BEGIN Available data
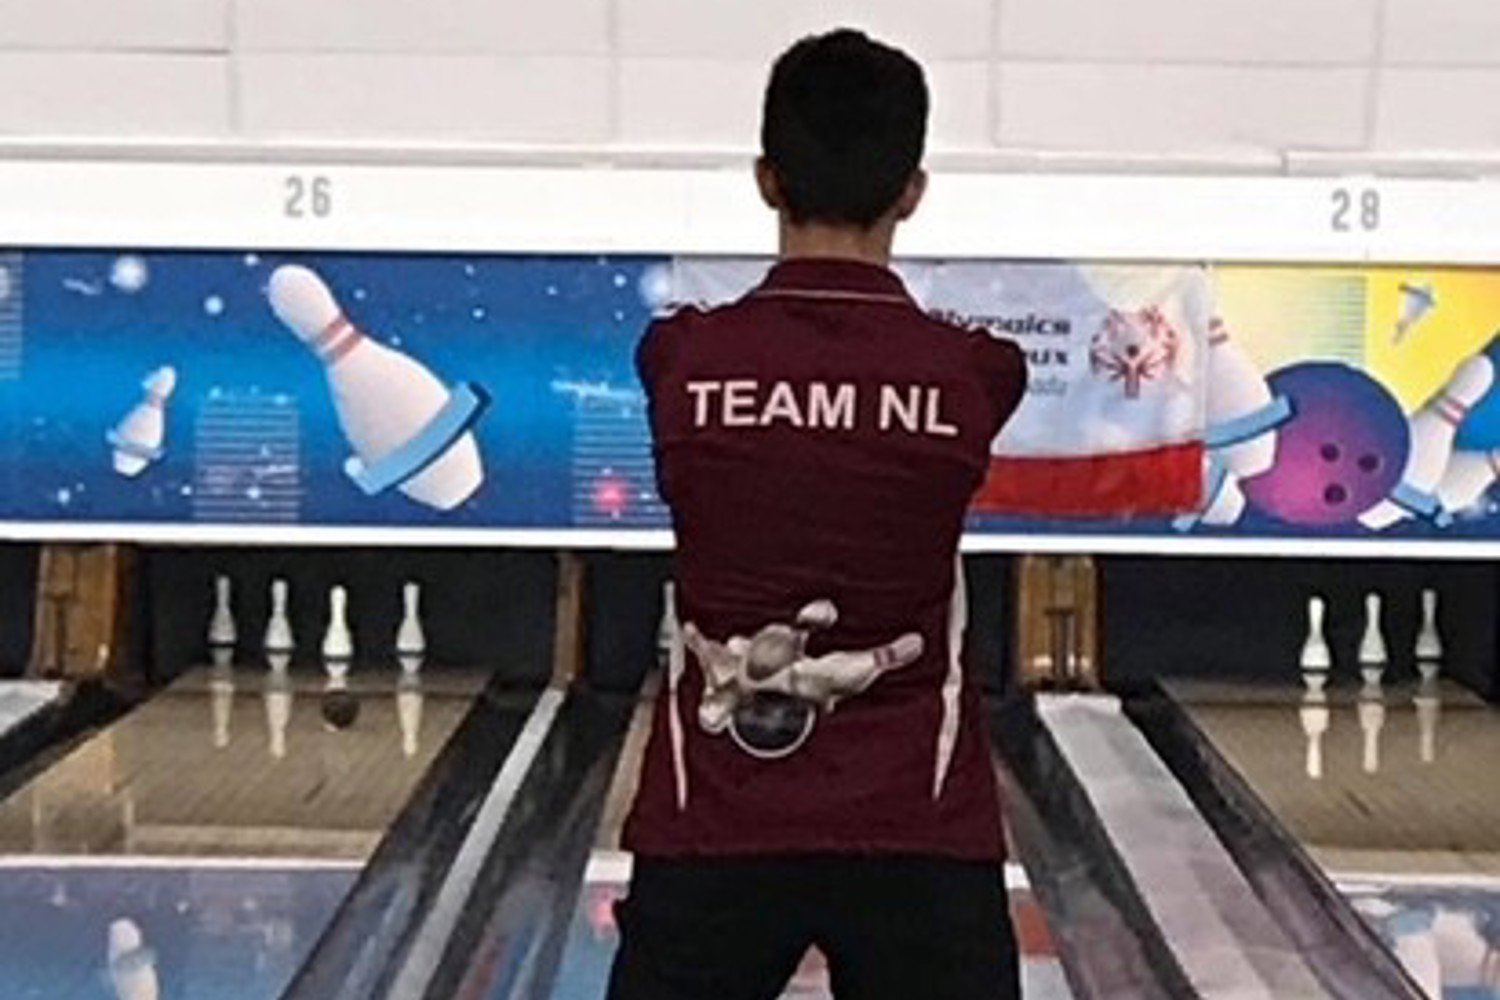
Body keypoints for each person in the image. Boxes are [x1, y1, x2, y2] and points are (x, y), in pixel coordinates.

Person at [610, 28, 1029, 1000]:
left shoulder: (682, 357)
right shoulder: (971, 372)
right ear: (913, 188)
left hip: (712, 828)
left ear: (766, 178)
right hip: (919, 838)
END Available data
§ **What this task involves**:
Leave out the images and copy all remaining data word for word.

§ **Reply to the exercise**:
Body keypoints for each person in the image. Boxes are [x1, y1, x2, y2] and points are (x, y), in pixel coordinates.

Person at [610, 28, 1029, 1000]:
left shoulder: (682, 357)
right shoulder: (971, 372)
right ear: (913, 188)
left hip: (712, 828)
left ear: (766, 178)
right hip: (919, 838)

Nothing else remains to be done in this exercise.